Saturday, June 15, 2013

Suet on her beak

Tonight, when the light is almost gone, she turns up to dine on the rapidly vanishing suet cake. Raising and lowering her crest in the excitement of eating! It looks almost fluorescent to me!

This was a lazy day, spent recovering from yesterday's too-full day. S. is listening to a copy of Cheever; a life that he borrowed from the library. I had been eating little bits of Cheever's diaries for a couple of months and brought them with me. So natch, I got a used copy of the biography and began it right away before finishing (actually--before even getting well-started) on poor old Franz Kafka, who looks at me reproachfully from the coffee table. But, biographies are like suet to me--I'll be back soon.
. .
Trying to think of what to write next, I idly pick up the crisp untouched copy of the Spring, 2011 Gettysburg Review, (which I left behind when we went back west) and scan the Table of Contents for poets. And here is Dean Young, whose work I have loved for a long time.

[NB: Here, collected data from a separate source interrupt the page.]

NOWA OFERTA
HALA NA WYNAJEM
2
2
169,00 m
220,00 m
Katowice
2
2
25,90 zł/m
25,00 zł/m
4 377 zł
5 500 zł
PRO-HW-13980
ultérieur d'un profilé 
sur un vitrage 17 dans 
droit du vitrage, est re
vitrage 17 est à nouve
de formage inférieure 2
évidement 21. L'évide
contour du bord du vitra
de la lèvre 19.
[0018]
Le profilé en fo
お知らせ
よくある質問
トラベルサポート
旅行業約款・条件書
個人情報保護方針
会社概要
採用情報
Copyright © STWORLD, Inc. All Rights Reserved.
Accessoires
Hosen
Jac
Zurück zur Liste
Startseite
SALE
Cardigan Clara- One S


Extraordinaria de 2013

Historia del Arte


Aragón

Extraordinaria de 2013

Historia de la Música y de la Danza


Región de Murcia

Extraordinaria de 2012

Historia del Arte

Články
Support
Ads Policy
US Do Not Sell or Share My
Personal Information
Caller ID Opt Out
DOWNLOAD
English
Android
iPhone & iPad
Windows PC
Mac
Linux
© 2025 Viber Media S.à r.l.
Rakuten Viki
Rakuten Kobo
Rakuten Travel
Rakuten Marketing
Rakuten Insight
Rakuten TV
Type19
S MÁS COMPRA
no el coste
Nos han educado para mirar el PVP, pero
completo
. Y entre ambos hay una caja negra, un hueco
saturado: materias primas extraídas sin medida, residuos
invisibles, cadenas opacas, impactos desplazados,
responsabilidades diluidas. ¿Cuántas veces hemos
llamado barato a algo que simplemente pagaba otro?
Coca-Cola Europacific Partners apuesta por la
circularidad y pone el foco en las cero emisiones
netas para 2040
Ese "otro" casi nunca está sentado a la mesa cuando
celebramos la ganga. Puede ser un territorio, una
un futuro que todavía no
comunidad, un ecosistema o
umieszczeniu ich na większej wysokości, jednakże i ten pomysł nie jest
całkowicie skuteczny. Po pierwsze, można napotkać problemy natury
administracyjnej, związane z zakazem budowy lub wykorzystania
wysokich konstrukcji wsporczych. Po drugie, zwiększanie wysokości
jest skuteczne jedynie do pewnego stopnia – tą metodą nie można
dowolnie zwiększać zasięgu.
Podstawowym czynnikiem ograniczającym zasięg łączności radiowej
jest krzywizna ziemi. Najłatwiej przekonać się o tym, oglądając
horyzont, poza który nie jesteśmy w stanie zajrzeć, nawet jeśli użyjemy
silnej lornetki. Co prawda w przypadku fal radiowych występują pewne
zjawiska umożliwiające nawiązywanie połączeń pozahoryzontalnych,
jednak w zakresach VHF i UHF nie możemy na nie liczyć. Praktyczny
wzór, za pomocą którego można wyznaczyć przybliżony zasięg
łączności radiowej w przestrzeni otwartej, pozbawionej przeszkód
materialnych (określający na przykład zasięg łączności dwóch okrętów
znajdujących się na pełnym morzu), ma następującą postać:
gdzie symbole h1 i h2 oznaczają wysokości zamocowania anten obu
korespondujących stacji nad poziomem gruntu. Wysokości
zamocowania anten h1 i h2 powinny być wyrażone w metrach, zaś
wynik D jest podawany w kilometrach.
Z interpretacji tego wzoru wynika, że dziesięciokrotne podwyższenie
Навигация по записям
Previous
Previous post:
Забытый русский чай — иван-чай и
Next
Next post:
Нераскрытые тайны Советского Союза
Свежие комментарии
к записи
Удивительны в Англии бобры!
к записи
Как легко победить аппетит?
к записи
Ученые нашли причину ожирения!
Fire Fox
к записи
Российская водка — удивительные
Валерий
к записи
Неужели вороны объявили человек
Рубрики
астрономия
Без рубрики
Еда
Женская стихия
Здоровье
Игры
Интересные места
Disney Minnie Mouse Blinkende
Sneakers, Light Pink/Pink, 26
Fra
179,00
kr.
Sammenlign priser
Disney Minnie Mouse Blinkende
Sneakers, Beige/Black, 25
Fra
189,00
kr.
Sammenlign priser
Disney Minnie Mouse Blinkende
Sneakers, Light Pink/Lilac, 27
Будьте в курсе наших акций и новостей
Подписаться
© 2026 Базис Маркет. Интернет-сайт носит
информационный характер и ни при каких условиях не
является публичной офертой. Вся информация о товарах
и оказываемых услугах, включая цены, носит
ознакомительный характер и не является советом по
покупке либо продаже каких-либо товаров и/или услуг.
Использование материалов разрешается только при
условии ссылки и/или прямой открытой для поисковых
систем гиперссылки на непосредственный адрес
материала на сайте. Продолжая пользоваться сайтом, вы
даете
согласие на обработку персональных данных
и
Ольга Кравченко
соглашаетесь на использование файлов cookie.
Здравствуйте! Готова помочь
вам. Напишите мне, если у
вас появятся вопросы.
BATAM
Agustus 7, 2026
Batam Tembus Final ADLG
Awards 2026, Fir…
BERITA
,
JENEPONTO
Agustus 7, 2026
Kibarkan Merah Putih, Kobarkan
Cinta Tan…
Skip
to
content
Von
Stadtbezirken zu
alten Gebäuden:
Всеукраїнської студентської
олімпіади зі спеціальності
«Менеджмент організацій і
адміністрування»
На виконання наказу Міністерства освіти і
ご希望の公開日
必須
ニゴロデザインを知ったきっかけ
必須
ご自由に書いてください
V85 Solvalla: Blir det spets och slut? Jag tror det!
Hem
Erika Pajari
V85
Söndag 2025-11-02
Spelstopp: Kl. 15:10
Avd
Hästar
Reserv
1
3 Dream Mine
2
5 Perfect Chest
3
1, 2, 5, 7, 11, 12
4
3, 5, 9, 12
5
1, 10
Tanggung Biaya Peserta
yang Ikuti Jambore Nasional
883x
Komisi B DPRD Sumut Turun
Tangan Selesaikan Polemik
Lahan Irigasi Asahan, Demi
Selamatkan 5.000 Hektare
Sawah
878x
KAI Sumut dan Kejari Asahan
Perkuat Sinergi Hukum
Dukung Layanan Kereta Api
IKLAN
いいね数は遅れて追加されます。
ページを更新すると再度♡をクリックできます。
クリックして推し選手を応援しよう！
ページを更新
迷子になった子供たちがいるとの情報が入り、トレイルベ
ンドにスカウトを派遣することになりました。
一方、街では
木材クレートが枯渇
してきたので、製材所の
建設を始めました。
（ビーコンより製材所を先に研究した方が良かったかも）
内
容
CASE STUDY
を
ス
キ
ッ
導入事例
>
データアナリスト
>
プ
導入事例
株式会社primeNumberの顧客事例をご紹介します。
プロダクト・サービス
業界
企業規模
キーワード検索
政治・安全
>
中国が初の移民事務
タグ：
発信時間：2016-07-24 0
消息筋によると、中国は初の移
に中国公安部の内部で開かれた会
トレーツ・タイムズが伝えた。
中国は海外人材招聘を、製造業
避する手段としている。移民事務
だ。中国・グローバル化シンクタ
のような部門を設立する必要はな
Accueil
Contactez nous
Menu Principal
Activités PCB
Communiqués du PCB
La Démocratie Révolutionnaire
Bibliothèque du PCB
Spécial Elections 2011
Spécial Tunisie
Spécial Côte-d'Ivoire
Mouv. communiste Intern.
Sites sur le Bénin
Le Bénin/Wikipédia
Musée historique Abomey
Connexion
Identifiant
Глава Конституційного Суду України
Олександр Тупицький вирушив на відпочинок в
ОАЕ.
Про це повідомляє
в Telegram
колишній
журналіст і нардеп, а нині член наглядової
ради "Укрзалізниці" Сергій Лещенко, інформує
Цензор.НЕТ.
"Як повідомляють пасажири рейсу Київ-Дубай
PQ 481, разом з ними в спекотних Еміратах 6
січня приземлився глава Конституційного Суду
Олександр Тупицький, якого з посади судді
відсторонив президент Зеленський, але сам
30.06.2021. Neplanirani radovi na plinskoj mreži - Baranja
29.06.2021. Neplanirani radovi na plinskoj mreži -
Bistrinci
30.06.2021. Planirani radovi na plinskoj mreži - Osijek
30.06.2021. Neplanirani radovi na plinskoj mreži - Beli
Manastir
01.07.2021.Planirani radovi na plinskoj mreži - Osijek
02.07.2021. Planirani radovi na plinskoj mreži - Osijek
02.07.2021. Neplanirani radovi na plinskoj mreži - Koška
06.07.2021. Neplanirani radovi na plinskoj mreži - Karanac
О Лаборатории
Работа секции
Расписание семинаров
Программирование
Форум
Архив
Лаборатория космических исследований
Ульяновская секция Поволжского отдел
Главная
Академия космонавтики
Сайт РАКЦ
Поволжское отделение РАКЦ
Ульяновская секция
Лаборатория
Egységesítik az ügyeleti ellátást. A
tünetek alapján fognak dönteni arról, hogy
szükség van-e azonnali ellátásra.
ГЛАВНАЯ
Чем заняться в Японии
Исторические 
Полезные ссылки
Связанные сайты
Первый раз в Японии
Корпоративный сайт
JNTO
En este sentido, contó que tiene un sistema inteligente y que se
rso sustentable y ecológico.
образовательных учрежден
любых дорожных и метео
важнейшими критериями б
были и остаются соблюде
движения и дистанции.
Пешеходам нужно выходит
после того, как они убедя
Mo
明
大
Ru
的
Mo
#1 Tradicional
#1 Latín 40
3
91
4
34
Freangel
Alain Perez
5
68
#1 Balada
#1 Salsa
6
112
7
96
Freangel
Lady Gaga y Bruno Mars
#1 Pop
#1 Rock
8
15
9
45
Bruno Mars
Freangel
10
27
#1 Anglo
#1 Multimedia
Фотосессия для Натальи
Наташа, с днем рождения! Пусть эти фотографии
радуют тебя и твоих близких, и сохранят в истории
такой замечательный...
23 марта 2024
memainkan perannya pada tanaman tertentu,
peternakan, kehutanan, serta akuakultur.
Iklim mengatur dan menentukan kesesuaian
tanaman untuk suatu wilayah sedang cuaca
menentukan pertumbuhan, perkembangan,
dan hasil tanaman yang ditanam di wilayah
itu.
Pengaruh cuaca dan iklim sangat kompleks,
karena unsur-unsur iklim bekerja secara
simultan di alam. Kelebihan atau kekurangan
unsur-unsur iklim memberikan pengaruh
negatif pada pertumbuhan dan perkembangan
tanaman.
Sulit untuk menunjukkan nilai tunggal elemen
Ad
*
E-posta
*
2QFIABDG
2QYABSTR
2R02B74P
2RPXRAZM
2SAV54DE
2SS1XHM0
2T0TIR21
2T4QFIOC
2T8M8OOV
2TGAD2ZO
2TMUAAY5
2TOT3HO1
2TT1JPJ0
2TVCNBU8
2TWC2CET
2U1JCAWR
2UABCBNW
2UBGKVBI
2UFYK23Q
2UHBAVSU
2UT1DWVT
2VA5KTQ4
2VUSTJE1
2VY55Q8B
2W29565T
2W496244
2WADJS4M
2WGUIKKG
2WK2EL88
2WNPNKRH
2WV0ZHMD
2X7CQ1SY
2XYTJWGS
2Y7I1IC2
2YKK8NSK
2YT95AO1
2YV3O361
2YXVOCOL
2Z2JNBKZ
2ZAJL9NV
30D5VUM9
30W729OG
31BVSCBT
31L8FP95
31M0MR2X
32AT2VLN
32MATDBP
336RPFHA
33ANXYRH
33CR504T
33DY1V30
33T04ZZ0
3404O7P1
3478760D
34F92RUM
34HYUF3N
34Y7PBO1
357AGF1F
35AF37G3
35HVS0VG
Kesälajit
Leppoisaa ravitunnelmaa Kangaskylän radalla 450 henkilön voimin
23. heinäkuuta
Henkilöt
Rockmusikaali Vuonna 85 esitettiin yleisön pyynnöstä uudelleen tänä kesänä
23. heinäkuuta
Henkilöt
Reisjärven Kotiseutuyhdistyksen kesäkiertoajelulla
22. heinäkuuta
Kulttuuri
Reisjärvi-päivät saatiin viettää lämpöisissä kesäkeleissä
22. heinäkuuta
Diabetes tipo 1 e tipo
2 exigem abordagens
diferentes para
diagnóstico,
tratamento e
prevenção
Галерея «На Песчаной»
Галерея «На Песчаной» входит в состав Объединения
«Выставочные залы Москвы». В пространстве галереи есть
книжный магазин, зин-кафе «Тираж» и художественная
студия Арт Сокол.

I look at the titles--can't resist: "Soon All Your Questions Will Be Answered"--what reference librarian (even a retired one) could? And then I got to the bird! So here it is!

Soon All Your Questions Will Be Answered


What is reflexology, anyway?
What baffling hurt will it assuage,
what buffing draft of doom? Can it
bring back my bird? Can it make the echo
shut up and explain itself? Can the heart
stay drunk on rainwater alone? You sure
these muchrooms won't also kill us,
these rice balls distract the river phantoms?
This letter, twice forwarded, at last received,
bears witness to its indistinct travails
like a wound in the nose, an enigma
in an arroyo. And under all the kernel
of lived life, complaint and horselaugh,
restorative as plutonium. Many have swept up
here before, been swept up, blatant ads
for health and the tonic contradictions
of suffering. Take as long as you want,
you need only sign your name once then
the system takes over.

Dean Young in the Gettysburg Review, 24:1, page 18.